Using specialty compounds goes hand in hand with responsibility—to people in the lab, end users in the pipeline, and the environment at large. I’ve had team meetings focused not only on getting the job done, but also on waste disposal protocols, lab safety, and how best to verify compound identity at each step. These details reinforce trust—not just within a research group but with anyone downstream who’ll count on the purity and predictability of that bottle.

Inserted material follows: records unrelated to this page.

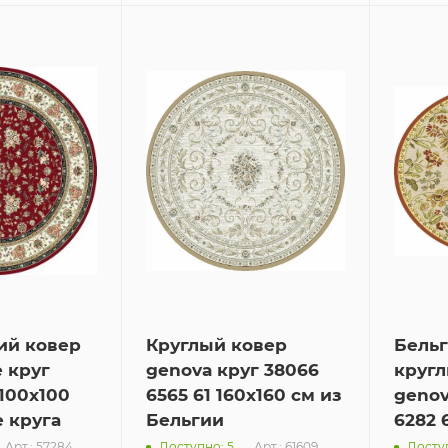
ий ковер
Круглый ковер
Бель
e круг
genova круг 38066
кругл
 100x100
6565 61 160x160 см из
genov
 круга
Бельгии
6282 
Арт.: 57284
Арт.: 61609
Доступно: 5
Доступ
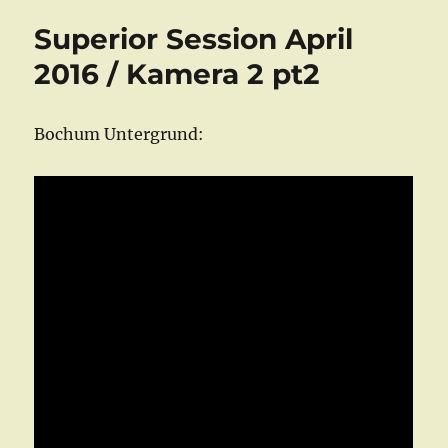
2.
Superior Session April
Juni
2016
2016 / Kamera 2 pt2
Bochum Untergrund:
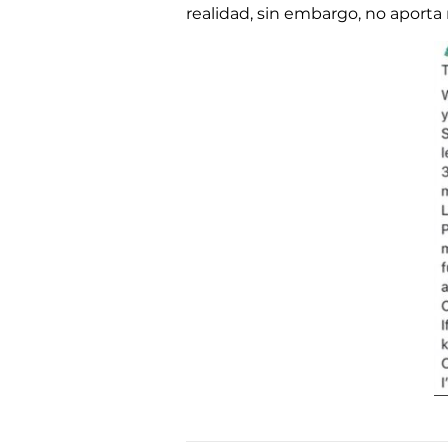
realidad, sin embargo, no aporta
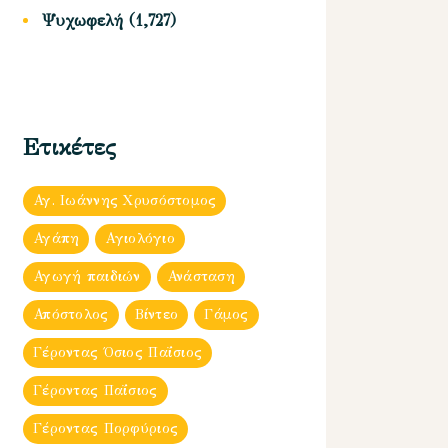
Ψυχωφελή
(1,727)
Ετικέτες
Αγ. Ιωάννης Χρυσόστομος
Αγάπη
Αγιολόγιο
Αγωγή παιδιών
Ανάσταση
Απόστολος
Βίντεο
Γάμος
Γέροντας Όσιος Παΐσιος
Γέροντας Παΐσιος
Γέροντας Πορφύριος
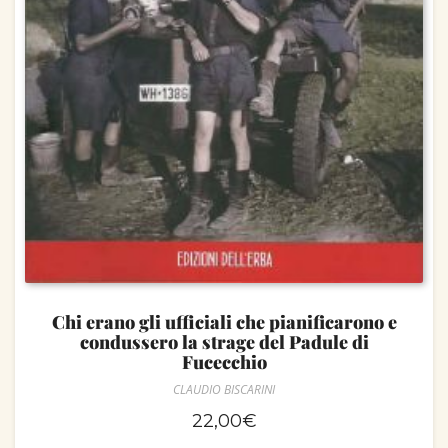
Chi erano gli ufficiali che pianificarono e
condussero la strage del Padule di
Fucecchio
CLAUDIO BISCARINI
22,00
€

Regulations and best practices serve as both a baseline and a challenge, pushing the industry to handle even the rarest chemicals with the same care as those produced in metric tons. On both the technical and human fronts, using advanced compounds like 5-Bromo-4-Fluoro-2-Methoxyaniline asks for diligence, reflection, and a willingness to adapt.
In facing supply hiccups or tricky clean-ups, chemists with practical know-how carry the field forward. Every small win—improved purification, faster analysis, more efficient coupling reactions—adds up, moving not only a single project, but the whole industry, ahead. These unsung details, embodied in specialized building blocks, drive progress one reaction at a time.
Stepping back and seeing the impact of a seemingly minor compound like 5-Bromo-4-Fluoro-2-Methoxyaniline underscores the interconnectedness of chemistry, industry, and society. Each bottle on a shelf carries years of expertise, safety know-how, and thoughtful design choices aimed at making the next step easier or the final product better.
For those aiming to break new ground—synthesizing novel drugs, greener agrochemicals, or materials that last longer and perform better—the right building blocks remain a smart investment. Learning to choose wisely, treat each step with respect, and document everything carefully keeps researchers in good standing. The right compound, used with care and purpose, doesn’t just serve today’s needs—it lays the groundwork for tomorrow’s discoveries.
5-Bromo-4-Fluoro-2-Methoxyaniline stands not as just another entry in a catalog, but as a jumping-off point for the dedicated, the curious, and those with a drive to see what lies just over the scientific horizon.